Sampling Distributions: Sample size of 1 vs Sample Size of m

313 Views Asked by At

I saw this example from a website

Suppose there is a jar containing many gumballs, each with a unique number on it. The numbers range from 0 to 32 and there is an equal number of gumballs with each number. A student set out running an experiment with the following procedure: Pick five gumballs from the jar, calculate the mean of the numbers on the gumballs, write down the result on a piece of paper, and put the gumballs back to the jar. Repeat the process 499 times so altogether there are 500 means recorded.

So how is it compared to an approach with a sample size of 1, and without replacement, so he picks 2500 gumballs at once? Is not it a better estimation of the mean?

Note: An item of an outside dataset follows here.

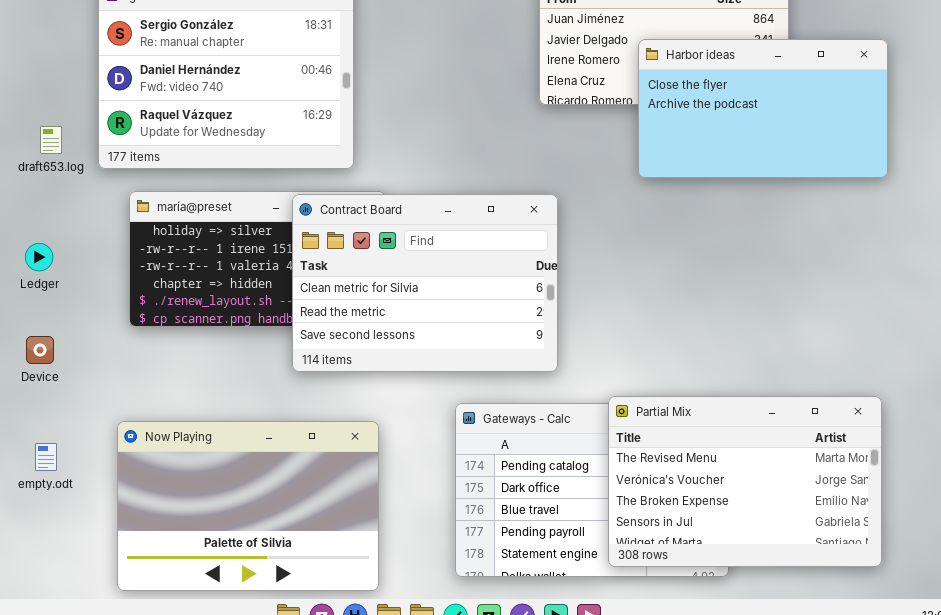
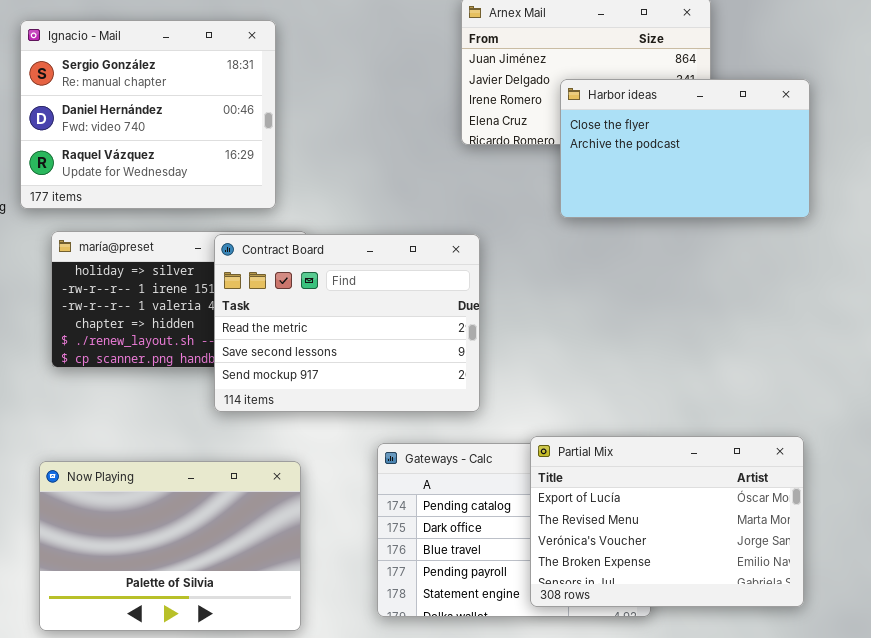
Contract Board: [292,194,558,372] -> [214,234,480,412], scrolled down 1 row
Partial Mix: [608,396,882,567] -> [530,436,804,607], scrolled up 1 row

Is picking an N/m sample of sample size m, is better than picking an N sample of size 1 when estimating a population mean? In which case the variance will be higher?

2

There are 2 best solutions below

2
On BEST ANSWER

Let's first clearly define some terminology here.

  • A draw consists of the process of taking a single gumball from the jar and observing its value.
  • A sample consists of the process of taking five draws from the jar and observing each of their values.
  • A draw with replacement consists of a draw for which the gumball is returned to the jar after observing its value.
  • A draw without replacement consists of a draw for which the gumball is NOT returned to the jar.
  • A sample with replacement consists of a sample for which the sample of five balls is returned to the jar.
  • A sample without replacement consists of a sample for which no balls are returned to the jar.
  • A sample mean is the arithmetic mean of the values observed from a single sample.

As the scenario is described, the draws are without replacement but the samples are with replacement. However, because we are told that there are "many" balls, and the proportion of balls that are labeled with a given number (from 0 to 32) is equal, we can assume that the sampling distribution of individual draws without replacement is approximately the same as the sampling distribution of draws with replacement; that is to say, because there are many gumballs, individual draws are assumed to be independent and identically distributed.

Now, under the assumption that samples are taken with replacement (as described in the given scenario), each sample is also independent and identically distributed. So the sampling distribution of the sample mean takes on a simple form that does not depend on the number of gumballs in the jar, only the number of samples taken (500) and the number of draws in each sample (5).

If we instead take samples without replacement, as you propose, then the samples are no longer independent and identically distributed, because the removal of previous samples means that subsequent samples are not taken from the same population. This makes the computation of the sampling distribution dependent on the total number of balls and their type.

Now, your question is whether sampling with replacement or without replacement gives a better estimate of the true population mean of the value on all the balls. The truth is, it depends on how many balls are in the jar and how many samples you take. If you take as many samples without replacement as are possible for the number of balls in the jar (e.g., the jar has 500 balls and you take 100 samples of 5 draws each), certainly that resultant sample mean will be best because you've observed all of the balls. But now suppose there are infinitely many balls in the jar--then it makes absolutely no difference--both will estimate the true population mean equally well, so long as you take the same number of samples in either scenario.

As you might expect, a single sample consisting of 2500 draws without replacement, as opposed to 500 samples with replacement of 5 draws without replacement, will be better at estimating the true population mean if the number of balls in the jar is at least 2500, but finite. But the sampling distribution is much more complicated to express in the non-replacement scenario.

2
On

As you suspect, the variance will be higher when you allow replacement of the balls. Replacement makes samples like $\{0,0,0,0,0\}$ more possible than they would be without replacement, since you might reuse the same balls. And samples like this have averages that are more extreme.